• _ZIEL 1_
Gib den Text über die Reihenfolge der Pseudoklassen vollständig und wortgetreu wieder.

• _TEXT_

◆ ◆ ◆ ◆

Es sollte jedoch die korrekte Reihenfolge der Pseudoklassen eingehalten werden: :link, :visited, :hover, :active, :focus.


----------



## redlama (1. November 2004)

Gumbo hat gesagt.:
			
		

> Es sollte jedoch die korrekte Reihenfolge der Pseudoklassen eingehalten werden: :link, :visited, :hover, :active, :focus.


Warum sollte sie das? *neugierig frag*
Bei mir hat's bisher auch immer in anderer Reihenfolge funktioniert.

redlama


----------



## AntichristSuperstar (1. November 2004)

@redlama&gumbo:

vielen dank, Jungs!

es klappt, dank Eurer beiden Hilfe!  Super!  *freu*


----------



## AntichristSuperstar (1. November 2004)

obwohl

zu früh gefreut...mhmm

es klappt 1a im IE, aber bei Opera und Firefox klappen die activen links net, da klappt nur der hover...

◆ ◆ ◆ ◆

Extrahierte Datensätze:
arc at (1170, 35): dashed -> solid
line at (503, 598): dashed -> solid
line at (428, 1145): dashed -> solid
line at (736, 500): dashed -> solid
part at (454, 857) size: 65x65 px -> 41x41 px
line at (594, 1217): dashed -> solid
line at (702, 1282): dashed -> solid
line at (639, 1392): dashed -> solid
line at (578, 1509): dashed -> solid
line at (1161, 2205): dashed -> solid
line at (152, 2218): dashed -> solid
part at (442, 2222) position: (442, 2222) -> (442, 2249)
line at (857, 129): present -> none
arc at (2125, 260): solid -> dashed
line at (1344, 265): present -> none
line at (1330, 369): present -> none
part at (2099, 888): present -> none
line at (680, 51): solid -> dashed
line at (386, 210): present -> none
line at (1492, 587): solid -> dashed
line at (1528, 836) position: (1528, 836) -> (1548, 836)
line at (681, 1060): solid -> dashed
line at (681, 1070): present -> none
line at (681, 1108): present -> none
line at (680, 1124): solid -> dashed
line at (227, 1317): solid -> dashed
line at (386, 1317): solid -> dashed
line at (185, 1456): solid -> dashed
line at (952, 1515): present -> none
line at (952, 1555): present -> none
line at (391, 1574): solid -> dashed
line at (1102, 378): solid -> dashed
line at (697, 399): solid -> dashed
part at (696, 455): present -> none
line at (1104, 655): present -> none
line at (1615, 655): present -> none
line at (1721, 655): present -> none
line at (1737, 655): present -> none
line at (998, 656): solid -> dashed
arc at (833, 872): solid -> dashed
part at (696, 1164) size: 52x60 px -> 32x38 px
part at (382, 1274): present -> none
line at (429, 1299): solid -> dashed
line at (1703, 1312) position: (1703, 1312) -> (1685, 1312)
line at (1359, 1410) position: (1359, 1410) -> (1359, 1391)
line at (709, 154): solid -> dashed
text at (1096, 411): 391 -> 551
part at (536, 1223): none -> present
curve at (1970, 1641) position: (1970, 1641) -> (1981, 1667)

◆ ◆ ◆ ◆

• _ZIEL 2_
Überführe die Zeilen der Datensätze vom Anfang der Datensätze bis einschließlich der Zeile mit "part at (536, 1223): none -> present" in eine JSON-Liste von Zeichenketten, mit einem Eintrag pro Zeile und ohne Leerzeilen. Gib nur diese Zeilen aus.

• _ENDERGEBNIS 1_
Es sollte jedoch die korrekte Reihenfolge der Pseudoklassen eingehalten werden: :link, :visited, :hover, :active, :focus.


----------



## redlama (1. November 2004)

Gumbo hat gesagt.:
			
		

> Es sollte jedoch die korrekte Reihenfolge der Pseudoklassen eingehalten werden: :link, :visited, :hover, :active, :focus.


Warum sollte sie das? *neugierig frag*
Bei mir hat's bisher auch immer in anderer Reihenfolge funktioniert.

redlama


----------



## AntichristSuperstar (1. November 2004)

@redlama&gumbo:

vielen dank, Jungs!

es klappt, dank Eurer beiden Hilfe!  Super!  *freu*


----------



## AntichristSuperstar (1. November 2004)

obwohl

zu früh gefreut...mhmm

es klappt 1a im IE, aber bei Opera und Firefox klappen die activen links net, da klappt nur der hover...

• _ENDERGEBNIS 2_
[
  "arc at (1170, 35): dashed -> solid",
  "line at (503, 598): dashed -> solid",
  "line at (428, 1145): dashed -> solid",
  "line at (736, 500): dashed -> solid",
  "part at (454, 857) size: 65x65 px -> 41x41 px",
  "line at (594, 1217): dashed -> solid",
  "line at (702, 1282): dashed -> solid",
  "line at (639, 1392): dashed -> solid",
  "line at (578, 1509): dashed -> solid",
  "line at (1161, 2205): dashed -> solid",
  "line at (152, 2218): dashed -> solid",
  "part at (442, 2222) position: (442, 2222) -> (442, 2249)",
  "line at (857, 129): present -> none",
  "arc at (2125, 260): solid -> dashed",
  "line at (1344, 265): present -> none",
  "line at (1330, 369): present -> none",
  "part at (2099, 888): present -> none",
  "line at (680, 51): solid -> dashed",
  "line at (386, 210): present -> none",
  "line at (1492, 587): solid -> dashed",
  "line at (1528, 836) position: (1528, 836) -> (1548, 836)",
  "line at (681, 1060): solid -> dashed",
  "line at (681, 1070): present -> none",
  "line at (681, 1108): present -> none",
  "line at (680, 1124): solid -> dashed",
  "line at (227, 1317): solid -> dashed",
  "line at (386, 1317): solid -> dashed",
  "line at (185, 1456): solid -> dashed",
  "line at (952, 1515): present -> none",
  "line at (952, 1555): present -> none",
  "line at (391, 1574): solid -> dashed",
  "line at (1102, 378): solid -> dashed",
  "line at (697, 399): solid -> dashed",
  "part at (696, 455): present -> none",
  "line at (1104, 655): present -> none",
  "line at (1615, 655): present -> none",
  "line at (1721, 655): present -> none",
  "line at (1737, 655): present -> none",
  "line at (998, 656): solid -> dashed",
  "arc at (833, 872): solid -> dashed",
  "part at (696, 1164) size: 52x60 px -> 32x38 px",
  "part at (382, 1274): present -> none",
  "line at (429, 1299): solid -> dashed",
  "line at (1703, 1312) position: (1703, 1312) -> (1685, 1312)",
  "line at (1359, 1410) position: (1359, 1410) -> (1359, 1391)",
  "line at (709, 154): solid -> dashed",
  "text at (1096, 411): 391 -> 551",
  "part at (536, 1223): none -> present"
]